Gilden van vaklui bestonden reeds heel lang. Maar waar bijvoorbeeld slagers en wevers in dezelfde buurt bleven wonen en werken, werkten steenhouwers en metselaars in heel het land en zelfs erbuiten en dikwijls voor langere tijd.

Ze gingen van werf naar werf. Ze moesten zich telkens identificeren als ervaren en gedegen vaklui. Om onervaren of onbekwame arbeiders te weren, werden ze ingewijd in het vak gedurende een behoorlijk lange inwijdingscyclus ( zes tot zeven jaar) en leerden ze de vakkennis en daarbij ook de herkenningstekens van de gilde.

          B) Engels of Schots ?

De origine van de moderne vrijmetselarij is Angelsaksisch en in 1376 vinden we het woord freemason voor het eerst in een tekst. Het woord zelf werd daarna ethymologisch onderste boven geïnterpreteerd. Vandaag blijven twee hypotheses overeind: de steenhouwer die de freestone ( de zachte zand- of kalksteen die gebruikt werd voor de decoratieve stukken) bewerkt in tegenstelling tot de minder gekwalificeerde arbeider die de harde steen bewerkte tot bouwstenen. De tweede interpretatie is de free man of vrije man, vrij van een meester en/of vrij geboren. Feit is dat ze hoog in aanzien stonden bij koningshuizen en bij de Kerk, hun opdrachtgevers.

De meesters van de gilde hadden een gedegen en verregaande kennis van architectuur en geometrie. Dit gaf hen economische, politieke en zelfs theologische invloed tot op zekere hoogte.

De Old Charges, een serie van ongeveer 150 manuscripten, die zijn ontstaan in een periode van de 14de tot de 18de eeuw, bevatten hoofdzakelijk gedragscodes, gebedenboeken en legendes van, over en voor de gilde. Het manuscript Regius, ook wel koninklijk manuscript genoemd, heeft men lang als het oudste ( ongeveer 1390) geschrift van de gilde beschouwd.

Maar ondertussen werden nog andere documenten gevonden, zoals de Verordeningen van de Metselaars van York ( 1352, 1370 en 1409) of deze van Londen ( 1356).

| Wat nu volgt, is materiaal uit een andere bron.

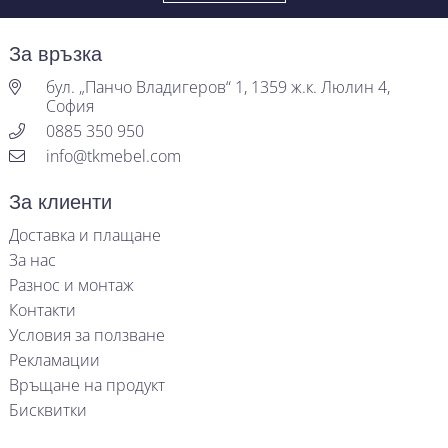
За връзка
бул. „Панчо Владигеров“ 1, 1359 ж.к. Люлин 4,
София
0885 350 950
info@tkmebel.com
За клиенти
Доставка и плащане
За нас
Разнос и монтаж
Контакти
Условия за ползване
Рекламации
Връщане на продукт
Бисквитки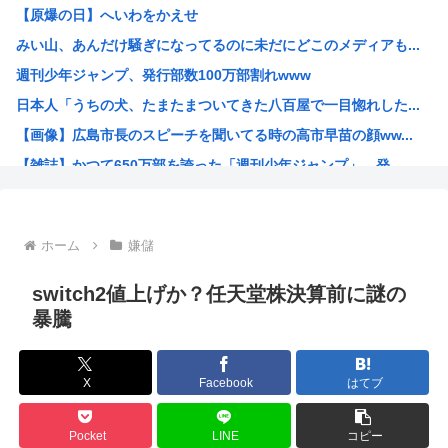
【原爆の日】へいわをかえせ
職場の貸本の習慣が、本を大事にしないおばさんのせいで無く...
みい山、あんだけ騒ぎになってるのに未だにどこのメディアも...
グラボ、国内価格4割値上げかwww
週刊少年ジャンプ、発行部数100万部割れwww
原爆投下81年
日本人「うちの犬、たまたまついてきた八百屋で一目惚れした...
「おっちゃん女の子になってスクール水着を着たいねん」60...
【画像】広島市長のスピーチを聞いてる時の高市早苗の顔ww...
警察官が60歳のおじいちゃんを射◯する動画が流出しやりす...
【雑誌】かつて650万部を誇った「週刊少年ジャンプ」、発...
ワイ、キンタマが腫れ上がって入院するも切開排膿で無事しな...
かのかりとかいう誰が見てるのか謎の漫画www
原爆投下81年
ホーム
嫌儲
海外「全部日本の真似だったのか…」 日本の普通のテレビ番...
海外「まるでトランプ」FIFAがW杯開催都市と結んだ約束...
switch2値上げか？任天堂株決算前に謎の
7時間かけて描いたHな糸会がこちら
暴騰
Win95開発者「日本でITが3Kと呼ばれるのは企業が根...
海外「その通り！」日本人ならどこでも発展させると語る世界...
X
Facebook
はてブ
【1966年】 母の日に9歳の息子が帰らなかった——容疑...
日本人「うちの犬、たまたまついてきた八百屋で一目惚れした...
Pocket
LINE
コピー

Enkele wetenschappers vermelden nog oudere documenten als de Bologna statuten van 1248 en de Livre des Métiers van Etienne Boileau uit 1268 evenals het Avignon Decreet van 1326. Deze waren een soort voorloper van de verordeningen en van de regels der metselaarsgilde.

Al deze documenten leren ons dat de metselaars zich verenigden in lodges ( origineel werkplaatsen of ateliers, de plaatsen waar men samenkwam om te overleggen over alles wat het beroep of een specifieke opdracht betrof).

Daar werden ook onder leiding van de gezellen ( Fellow Craft) de beroepsgeheimen aan de leerlingen ( Entered Apprentice) bijgebracht. Leerling bleef men enkele jaren om daarna compagnon (gezel) te worden. Deze opleidingsvorm bestond ook bij andere gilden. Het huidige Compagnons de France is een variant en overblijfsel hiervan.

Behalve kennisopbouw werd vereist dat de leden loyaal tegenover mekaar zouden zijn, eerlijk en ijverig, op gevaar van uitsluiting. Morele normen waren dus behoorlijk belangrijk in dit opleidingssysteem. De beroepsinwijding bestond op dat ogenblik echter enkel uit de overdracht van technische kennis.

In deze periode werden de Old Charges uitgewerkt en werden systematisch verdere regels toegevoegd: geloof in god, respect voor de morele wet, gehoorzaamheid aan koning en kerk, en geheimhouding van de beroepskennis en beroepsgeheimen.

 

In de loop van de 17de eeuw werden ook andere burgers, niet vaklui dus, toegelaten in de loges. De aangehaalde verklaringen hiervoor zijn velerlei: de golf van grote bouwwerken was grotendeels voorbij en de gilden konden wel extra lidgelden gebruiken; het prille kapitalisme en de opkomst van de markteconomie verbrokkelden het gilde systeem. Waarschijnlijk hebben ook elementen als de hoge morele waarden van deze gilde, onder directe invloed van kerk en staat, haar opdrachtgevers, een rol gespeeld. Haar verregaande kennis van wetenschappen als wiskunde en geometrie tijdens deze periode van opkomende technische en industriële revolutie waren meer dan waarschijnlijk ook een belangrijk aantrekkingspunt. En daarom was de interesse voor de metselaarsgilde groter dan voor enige andere gilde. Het totaalbeeld van deze gilde was waarschijnlijk uitdagender dan alle andere.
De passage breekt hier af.